Santa Messa cantata in rito romano straordinario del 20-09-2020
20 settembre 2020 – Chiesa di San Cristoforo, Via D’Argillano n.21 – 63100 Ascoli Piceno
Celebra: Don Nicola Bux
Cerimoniere: Edoardo Belvederesi
Chierichetto: Giuseppe Baiocchi
Turiferario: Stefano Foracappa
Cantore: Lodovico Valentini
Organo: Francesco Angelini
Domenica 20-09-2020, presso la Chiesa di San Cristoforo (Via D’Argillano n.21 – 63100 AP), il nostro Coetus Fidelium Beato Marco da Montegallo è stato ospitato dalla Confraternita della Buona Morte del Priore Giancarlo Tosti, per celebrare il rito romano straordinario nella forma cantata, con don Nicola Bux, presbitero dell’arcidiocesi di Bari.
Ad aiutare il celebrante, il cerimoniere Edoardo Belvederesi, il chierichetto Giuseppe Baiocchi, il turiferario Stefano Foracappa, il cantore Lodovico Valentini e l’organista Francesco Angelini.
Don Nicola Bux ha incentrato la sua omelia su di una questione molto particolare: l’umiltà. Questa umiltà deve essere nostra amica, poiché siamo alla presenza di Dio. Guai, dunque, a mettersi in mostra davanti al Signore. Non possiamo non ricordare la parabola del Fariseo e del Pubblicano: il primo che ostentava davanti a tutti, mentre il secondo che dagli ultimi banchi si batteva il petto e chiedeva perdono.
Dalla parabola odierna il Signore ci dice la stessa cosa: quando sei invitato, non prendere i primi posti, mettiti all’ultimo, cosicché colui che ha compiuto gli inviti, ti inviterà a sua volta. Di contro, si potrebbe incorrere ad una ammonizione da parte del padrone di casa, di dover alzarsi di posto e recarsi negli ultimi banchi.
Quando ci si reca così a celebrare il culto, dai Ministri fino all’ultimo fedele, non bisogna ridurre la liturgia ad un mero teatro, né teatrino. Sia nel nuovo che nell’antico rito, questa è la tentazione principale: a partire dal prete. Il mettersi in mostra viene tuttavia stigmatizzato potentemente dal Signore. Come non ricordare le “parate” degli scribi e dei Farisei.
L’istituzione più sacra degli ebrei è il sabato, nel quale non era consentito nulla. Gesù pone così la questione: «è lecito curare un uomo il giorno di sabato»? Gli scribi e i farisei, sempre pronti ad appuntare tutti i precetti, restano così interdetti: proprio loro che “filtravano il moscerino e ingoiavano il cappello” erano sempre i primi a puntare il dito su colui che avrebbe voluto curare di sabato un malato. I farisei così si tacciono davanti alle parole di Gesù, forse per le loro troppe trasgressioni, tenute celate.

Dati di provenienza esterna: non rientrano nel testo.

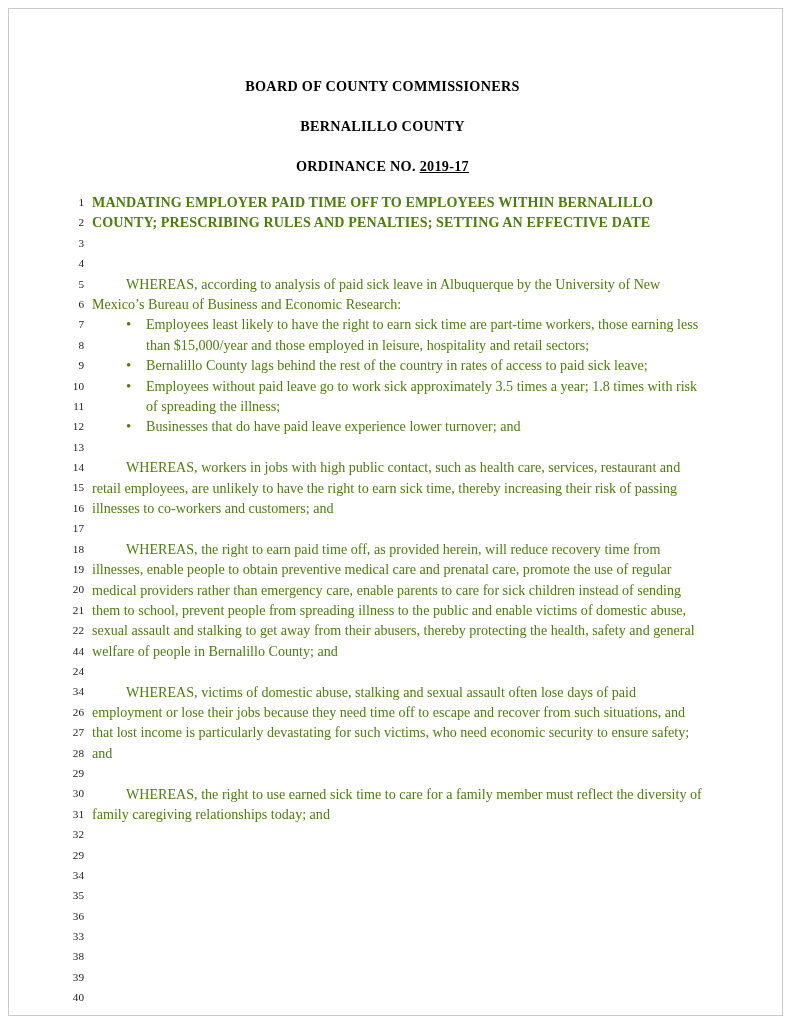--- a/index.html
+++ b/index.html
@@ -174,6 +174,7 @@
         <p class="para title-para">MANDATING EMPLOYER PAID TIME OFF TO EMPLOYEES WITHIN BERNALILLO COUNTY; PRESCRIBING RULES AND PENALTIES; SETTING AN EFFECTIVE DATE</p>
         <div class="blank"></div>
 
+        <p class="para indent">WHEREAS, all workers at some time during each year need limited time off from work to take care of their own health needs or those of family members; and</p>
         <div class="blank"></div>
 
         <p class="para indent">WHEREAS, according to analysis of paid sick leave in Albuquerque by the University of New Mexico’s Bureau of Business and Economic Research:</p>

Bisogna stare attenti ad essere peggio dei farisei. Quale dunque il giusto comportamento? Ce lo dice S.Paolo: «radicati nella carità». Le radici del nostro atteggiamento davanti al Signore, devono affondare nel terreno della carità. Non a caso humus, umiltà sta a significare proprio il possedere la consapevolezza di mantenere sempre i “piedi per terra” poiché siamo fragili e siamo peccatori.
La perfezione delle cerimonie dell’antico rito non è ricercata per l’uomo, ma per Dio, il quale merita una celebrazione curata: non si tratta Dio come un inserviente. Le esposizioni al rischio di abusi liturgici nel nuovo rito, sebbene frequenti, non significano che i celebranti dell’antico siano “protetti” dal compimento di alcuni errori. Anzi il rischio è maggiore: un margine molto ristretto di soggettività, pone l’attenzione alla massima cura, la quale non deve sfociare dell’apparenza, ma nell’umiltà.
L’auspicio di don Nicola Bux verso il nostro Coetus Fidelium è essere esemplari nell’umiltà e nella carità. Essere comprensibili delle difettosità e delle fragilità altrui, perché tutto deve sempre partire da una comprensione delle nostre fragilità. Qui sta l’umiltà, poiché: «chi si esalta, sarà umiliato e chi è umile, sarà esaltato».